Im Falle des Taxi-Gewerbes, Mietwagen-Gewerbe mit Personenkraftwagen, müssen mindestens € 7.500,00 für jedes Fahrzeug an Eigenkapital und unversteuerten Rücklagen verfügbar sein. Für die Berechnung sind die beantragten bzw. die von der Konzession umfassten Fahrzeuge heranzuziehen. Im gegenständlichen Fall muss daher ein Kapital in Höhe von € 60.000,-- nachgewiesen werden (8 Fahrzeuge)
Die finanzielle Leistungsfähigkeit im Falle des Taxi-Gewerbes, des Mietwagen-Gewerbes mit Personenkraftwagen, kann durch Vorlage eines Prüfberichtes einer Bank oder eines Wirtschaftstreuhänders erbracht werden (§ 3 Abs. 3 BZP-VO).
Es müssen darin Angaben zu den Kriterien des § 2 enthalten sein. Es muss ferner bestätigt werden, dass die Anschaffungskosten für die Fahrzeuge auch aufgebracht werden können. Ein Gutachten ist dazu nicht notwendig.
Vorweg ist auszuführen, dass sämtliche Fahrzeuge im Eigentum des Beschwerdeführers stehen und daher kein Nachweis für Anschaffungskosten zu erbringen ist.
Der Beschwerdeführer legte eine Bestätigung des Wirtschaftstreuhänders vor, aus welcher sich ergibt, dass der Beschwerdeführer eindeutig den Nachweis über die finanzielle Leistungsfähigkeit erbracht hat. Es wird dazu ausgeführt, dass der Beschwerdeführer über ein Betriebskapital (entsprechend den Wert der eigenen PKWs laut des Schätzgutachtens von E) in Höhe von € 73.100, -- verfügt.
Der Wert der im Eigentum befindlichen PKWs des Beschwerdeführers ergibt sich auf Grundlage des aktuellen nachvollziehbaren und schlüssigen Schätzungsgutachtens des E.
Da die in § 2 BZP-VO angegebenen Nachweise hinsichtlich der finanziellen Leistungsfähigkeit demonstrativ aufgezählt sind, hat der Beschwerdeführer durch seine vorgelegten Unterlagen jedenfalls den Nachweis seiner aktuellen finanziellen Leistungsfähigkeit erbracht (vgl. § 2 Abs. 1 Z 5 und § 3 Abs. 3 BZP-VO).
Auch hat der Beschwerdeführer dargelegt, dass die Ausübung des Gewerbes derzeit gesichert ist und alle laufenden monatlichen finanziellen Ausgaben gedeckt werden.

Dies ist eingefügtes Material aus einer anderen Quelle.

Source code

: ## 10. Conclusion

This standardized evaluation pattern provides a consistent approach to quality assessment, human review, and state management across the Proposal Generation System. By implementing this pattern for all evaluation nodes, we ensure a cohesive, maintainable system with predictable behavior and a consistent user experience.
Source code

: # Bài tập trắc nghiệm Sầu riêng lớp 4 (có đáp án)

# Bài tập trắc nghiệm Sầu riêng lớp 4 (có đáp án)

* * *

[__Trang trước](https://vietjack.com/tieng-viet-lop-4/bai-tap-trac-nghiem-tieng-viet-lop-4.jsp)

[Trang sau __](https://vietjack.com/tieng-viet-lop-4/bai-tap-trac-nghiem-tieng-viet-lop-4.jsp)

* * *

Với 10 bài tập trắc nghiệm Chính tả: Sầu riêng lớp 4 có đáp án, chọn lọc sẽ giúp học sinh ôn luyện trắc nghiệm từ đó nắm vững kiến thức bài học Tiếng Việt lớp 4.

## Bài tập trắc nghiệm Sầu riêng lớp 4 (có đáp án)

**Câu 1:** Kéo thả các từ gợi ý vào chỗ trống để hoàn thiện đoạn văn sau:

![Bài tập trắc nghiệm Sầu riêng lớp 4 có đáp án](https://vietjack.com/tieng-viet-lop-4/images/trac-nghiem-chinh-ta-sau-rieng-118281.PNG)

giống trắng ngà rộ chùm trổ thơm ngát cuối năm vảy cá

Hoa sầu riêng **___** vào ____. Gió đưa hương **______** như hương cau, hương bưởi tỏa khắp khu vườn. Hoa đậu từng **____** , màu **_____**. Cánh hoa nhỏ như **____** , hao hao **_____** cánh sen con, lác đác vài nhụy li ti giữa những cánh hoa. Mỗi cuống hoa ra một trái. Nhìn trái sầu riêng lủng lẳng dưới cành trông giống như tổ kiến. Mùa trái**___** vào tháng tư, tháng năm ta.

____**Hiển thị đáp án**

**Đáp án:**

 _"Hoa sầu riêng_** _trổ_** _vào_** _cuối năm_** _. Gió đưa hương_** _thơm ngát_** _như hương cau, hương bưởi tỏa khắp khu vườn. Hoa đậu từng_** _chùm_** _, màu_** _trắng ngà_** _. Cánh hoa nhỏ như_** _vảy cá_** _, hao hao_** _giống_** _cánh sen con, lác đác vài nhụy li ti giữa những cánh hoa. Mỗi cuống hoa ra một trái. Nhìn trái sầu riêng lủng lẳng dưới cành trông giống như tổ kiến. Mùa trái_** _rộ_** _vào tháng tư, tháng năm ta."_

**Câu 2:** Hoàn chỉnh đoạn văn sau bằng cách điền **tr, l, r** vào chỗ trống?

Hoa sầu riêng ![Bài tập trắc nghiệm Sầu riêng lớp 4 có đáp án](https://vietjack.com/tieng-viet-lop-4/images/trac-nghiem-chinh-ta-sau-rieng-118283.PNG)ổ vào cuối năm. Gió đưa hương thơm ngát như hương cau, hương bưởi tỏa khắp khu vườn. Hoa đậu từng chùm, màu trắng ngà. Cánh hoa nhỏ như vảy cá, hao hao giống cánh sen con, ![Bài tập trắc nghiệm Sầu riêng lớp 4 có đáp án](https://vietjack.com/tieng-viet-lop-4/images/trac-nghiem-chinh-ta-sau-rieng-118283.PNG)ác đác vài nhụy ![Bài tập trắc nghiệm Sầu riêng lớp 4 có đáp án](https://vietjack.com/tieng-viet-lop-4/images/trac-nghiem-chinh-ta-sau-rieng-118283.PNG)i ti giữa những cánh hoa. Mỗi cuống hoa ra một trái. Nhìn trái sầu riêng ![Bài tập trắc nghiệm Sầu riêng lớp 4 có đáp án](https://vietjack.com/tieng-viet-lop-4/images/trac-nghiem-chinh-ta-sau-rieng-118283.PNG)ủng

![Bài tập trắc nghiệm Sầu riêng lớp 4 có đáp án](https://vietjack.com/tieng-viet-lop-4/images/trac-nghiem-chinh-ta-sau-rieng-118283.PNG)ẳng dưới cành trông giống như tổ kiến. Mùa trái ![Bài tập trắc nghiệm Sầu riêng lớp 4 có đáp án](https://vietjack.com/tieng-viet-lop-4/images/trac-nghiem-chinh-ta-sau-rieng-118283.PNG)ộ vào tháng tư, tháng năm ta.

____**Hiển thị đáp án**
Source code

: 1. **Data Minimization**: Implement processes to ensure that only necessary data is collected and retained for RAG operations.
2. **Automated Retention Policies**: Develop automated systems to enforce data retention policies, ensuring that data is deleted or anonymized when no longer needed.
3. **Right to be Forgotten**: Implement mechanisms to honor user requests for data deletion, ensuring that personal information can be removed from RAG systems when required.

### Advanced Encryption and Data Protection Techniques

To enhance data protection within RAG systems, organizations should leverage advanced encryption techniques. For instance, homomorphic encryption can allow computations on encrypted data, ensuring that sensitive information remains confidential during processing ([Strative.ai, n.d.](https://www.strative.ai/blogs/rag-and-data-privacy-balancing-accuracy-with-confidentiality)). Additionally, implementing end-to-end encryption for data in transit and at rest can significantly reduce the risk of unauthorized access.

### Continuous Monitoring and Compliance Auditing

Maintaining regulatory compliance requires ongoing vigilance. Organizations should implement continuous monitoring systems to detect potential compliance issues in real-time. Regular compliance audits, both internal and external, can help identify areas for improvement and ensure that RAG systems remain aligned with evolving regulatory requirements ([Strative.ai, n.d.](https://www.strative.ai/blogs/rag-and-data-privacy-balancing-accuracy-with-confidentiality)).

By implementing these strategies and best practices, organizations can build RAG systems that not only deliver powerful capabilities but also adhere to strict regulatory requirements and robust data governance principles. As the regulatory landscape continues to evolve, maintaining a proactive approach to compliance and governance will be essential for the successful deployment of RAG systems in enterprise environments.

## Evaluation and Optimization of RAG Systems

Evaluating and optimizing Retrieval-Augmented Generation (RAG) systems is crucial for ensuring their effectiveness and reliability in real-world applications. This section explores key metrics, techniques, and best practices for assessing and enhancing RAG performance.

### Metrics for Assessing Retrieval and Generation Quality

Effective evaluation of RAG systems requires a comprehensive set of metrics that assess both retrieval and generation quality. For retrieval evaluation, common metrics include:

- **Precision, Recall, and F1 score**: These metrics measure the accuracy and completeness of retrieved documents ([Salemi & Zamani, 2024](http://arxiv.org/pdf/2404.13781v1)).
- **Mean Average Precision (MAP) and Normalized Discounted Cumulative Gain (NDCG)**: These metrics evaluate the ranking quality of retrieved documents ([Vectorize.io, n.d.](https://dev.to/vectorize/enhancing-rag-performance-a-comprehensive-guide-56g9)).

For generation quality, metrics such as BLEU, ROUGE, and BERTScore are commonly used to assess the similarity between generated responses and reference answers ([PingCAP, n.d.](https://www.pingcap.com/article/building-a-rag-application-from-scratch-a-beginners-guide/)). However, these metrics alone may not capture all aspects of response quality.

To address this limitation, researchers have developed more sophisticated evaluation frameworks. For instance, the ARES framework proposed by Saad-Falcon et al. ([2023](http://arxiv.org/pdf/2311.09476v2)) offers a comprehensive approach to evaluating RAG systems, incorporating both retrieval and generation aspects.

Da die Bestimmung des § 5 GelverkG iVm § 2 und § 3 der BZP-VO in erster Linie eine Gläubigerschutzbestimmung ist und der Beschwerdeführer den Nachweis seiner finanziellen Leistungsfähigkeit erbracht hat, wäre eine Entziehung der Gewerbeberechtigungen zum Zeitpunkt der Entscheidung durch das Gericht derzeit auch unverhältnismäßig.
Zur Unzulässigkeit der ordentlichen Revision:
Die ordentliche Revision ist nicht zulässig, da im gegenständlichen Fall keine Rechtsfrage von grundsätzlicher Bedeutung zu lösen war, weil sich die Entscheidung auf den eindeutigen und klaren Gesetzeswortlaut stützen kann (vgl. dazu die Rechtsprechung des VwGH vom 15.12.2016, Ra 2016/18/0343).